A Hero Perished: The Diary & Selected Letters of Nile Kinnick book cover

A Hero Perished: The Diary and Selected Letters of Nile Kinnick (University of Iowa Press, 1991) began for me in October 1989. I happened to learn then from David Schoonover, Curator of Rare Books, that Special Collections at the University of Iowa Libraries held a Nile Kinnick Papers Collection. David showed me one of Kinnick's diary notebooks, and at once, with a fervor I still cannot altogether explain, I knew that here was something to do. Here was the prospect of a book by and about a man I had heard of with distant fascination in my California boyhood. I discovered that no one had done or done well what was obvious to do, a book presenting Kinnick in his own words and as what a latecomer might believe he turned out to be. Early in 1990, during my research, a man I met while checking Kinnick's citations at the local Christian Science Reading Room asked me why I was working on Kinnick. What he meant to ask, I gathered, was what an English professor, of all people, was up to. His legitimate question deserved a frank answer, and I said "I'm doing it for the money." I was ashamed as soon as I said this. I knew I was putting him off with fake candor, and I hope he did not recognize that I was disguising a residual fascination through a venal motive that he and anybody else outside my head would understand if despise. Even walking-around money was nice to think of, but it would be only a happy byproduct. I also knew my motive could not be professional advancement, for I was a tenured professor nearing retirement who had reached an age when no work he might do would much affect his standing among his peers, except perhaps for the worse if it was something they thought beneath doing. But besides my interest and curiosity regarding Kinnick, I admit to an attraction toward what looked to be an easy project after my involvement in several that had taken years. This would be a short maverick adventure with a subject novel but simple, and I would go at it one on one -- no dependencies, no survival gear. I was wrong. The project turned out to be anything but easy, short, or simple; and it stretched my personal and professional resources to the point that I became a finely drawn wire indeed.

The book was in two basic ways unlike any other research project in my career. First, I often had to resort to living informants instead of a body of prior scholarship based on dead sources who could not talk back. For Kinnick such a body did not exist. Three family scrapbooks in the Kinnick Collection constituted an ample record, but I realized early that if my book was to consist largely of Kinnick's diary and letters, I would need more explanatory information. The sources would have to be people who had been there, who could identify persons and places and otherwise help develop the background of Kinnick's personal experience.

* What this task involves: Carry on the account of researching the Nile Kinnick book, beginning right after its last sentence.

* Given records:
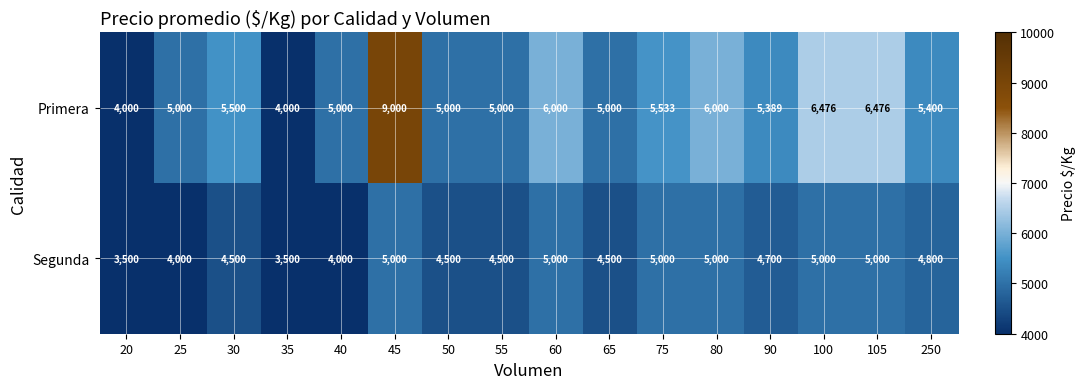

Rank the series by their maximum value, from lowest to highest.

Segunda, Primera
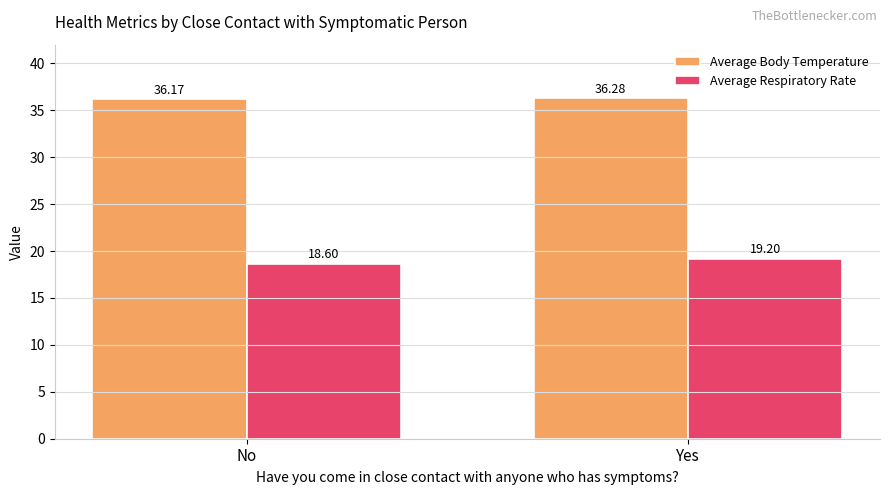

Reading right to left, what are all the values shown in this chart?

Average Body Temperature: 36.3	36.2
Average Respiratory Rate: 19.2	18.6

---

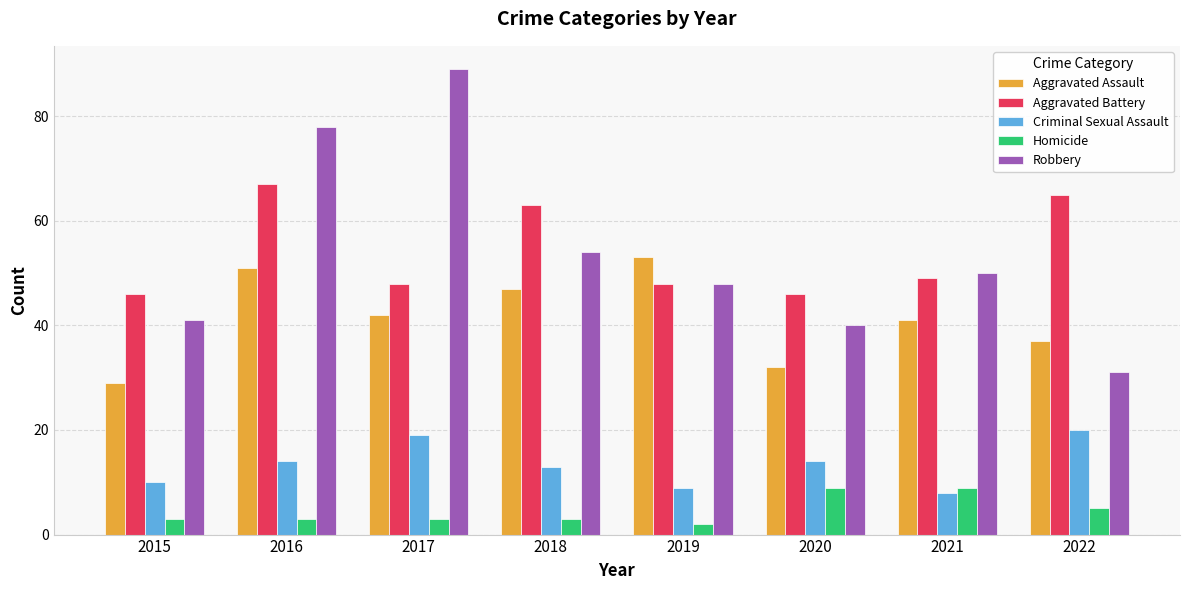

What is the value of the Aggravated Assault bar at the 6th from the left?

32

* Result of the task:
And so after I had read everything in the Collection, selected the letters to publish, and isolated crucial blank spots, I started looking for people. There was much flailing about, but I was fortunate in having a grapevine of contacts develop without my control. I happened to know people who put me on to others who, themselves useful, led me to still others who told me more than I knew enough to ask about. To locate friends of Kinnick who had long since left Iowa City or Iowa altogether, I frequently called on the mailing list of the Iowa Alumni Association, which led me to classmates from Puget Sound to Jacksonville, Florida. Where there was no local contact of any sort I could be frustrated, most notably in the case of Celia Peairs (now Mrs. Celia Peairs Fay), a significant woman for Kinnick from 1940 to the end of his life. Though a Des Moines native, she had not attended Iowa but did take a master's degree at the University of Chicago. I had wrongly assumed that Kinnick first met her in Iowa City though I knew from his correspondence that he visited her in Chicago in 1940 and 1941. I located her at last through the University of Chicago Alumni Association, as I should have done earlier.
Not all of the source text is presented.